You still have no concept of what work means.
As for Ami Hertz, no he did not bring interpretation, but cited the different types of work which are explicitly forbidden in the torah.
Here is from Devarim 5 what it says about work:
13 but the seventh day is a sabbath unto the LORD thy God, in it thou shalt not do any manner of work, thou, nor thy son, nor thy daughter, nor thy man-servant, nor thy maid-servant, nor thine ox, nor thine ass, nor any of thy cattle, nor thy stranger that is within thy gates; that thy man-servant and thy maid-servant may rest as well as thou.
Now let us just focus on one of these subjects - חֲמֹרְךָ
Your donkey, can do all sorts of work. It can pull a cart; can pull wood; can pull a millstone; and pull a plough. Have you not heard of the phrase donkeywork? So would you need a list of types of work that a donkey might do before you can accept the Torah? Your position is quit ridiculous.
But your argument is not based on logic but on your own mental exercises.
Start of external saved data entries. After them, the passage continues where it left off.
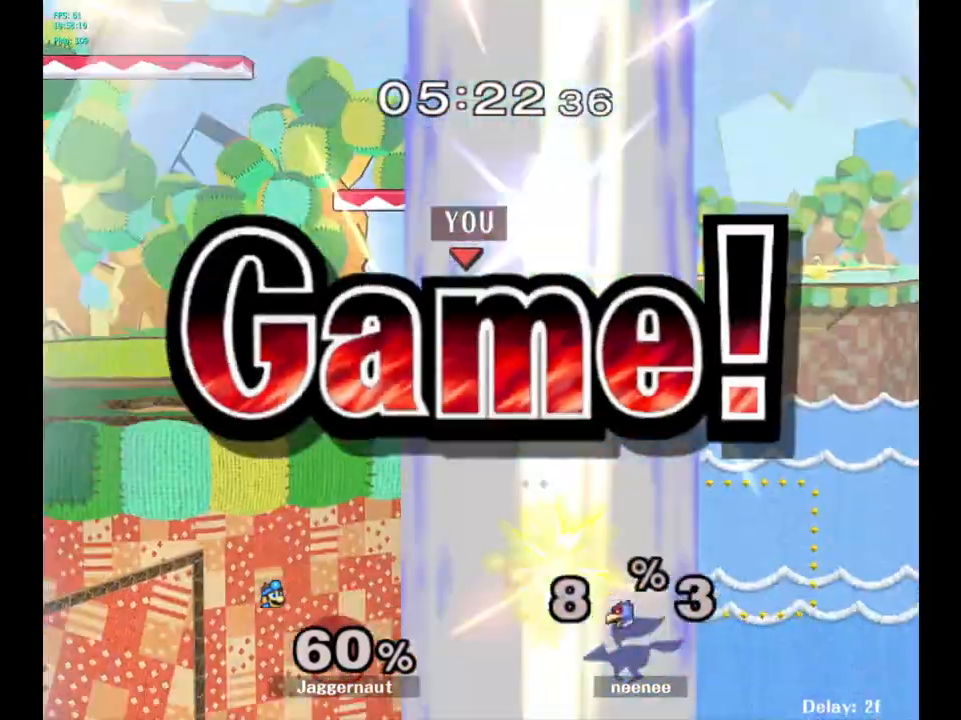
{"buttons": [], "left_stick": "center", "right_stick": "center", "events": [[50, "left_stick", "center"]]}
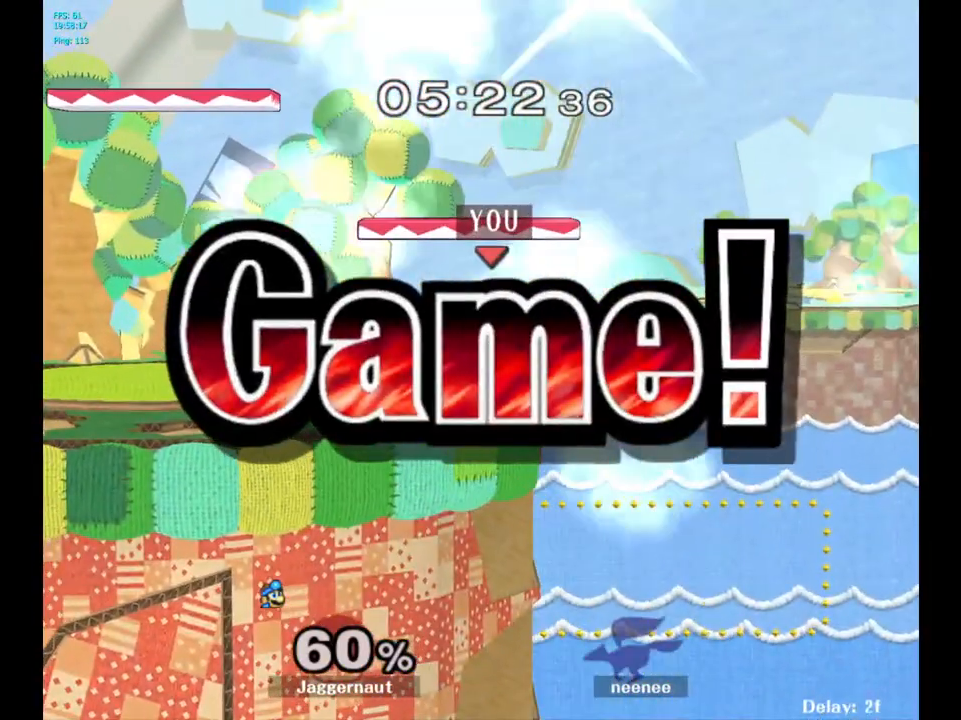
{"buttons": [], "left_stick": "center", "right_stick": "center", "events": []}
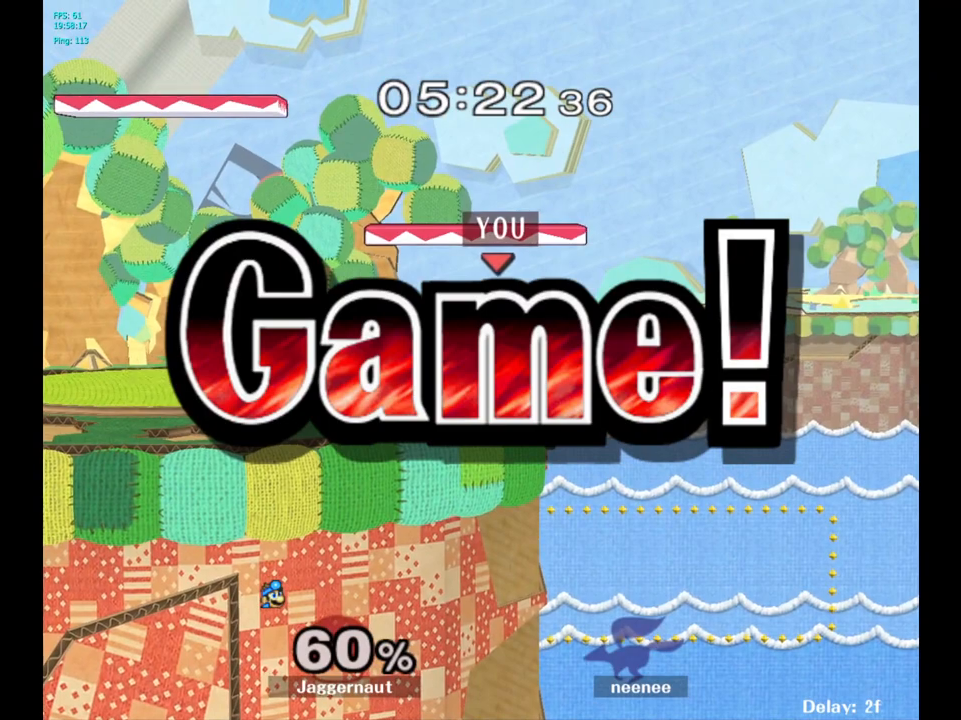
{"buttons": [], "left_stick": "center", "right_stick": "center", "events": []}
What in actual fact you are doing (I do not blame you personally, as you are tinok she'nishba) is deconstructing the Torah, and then adding a new testament narrative to it. This had me fooled for quite a few years and i am ashamed at myself for being fooled. But this is your new testament. BTW, Yashke used similar twists and turns and convoluted logic to change the Torah.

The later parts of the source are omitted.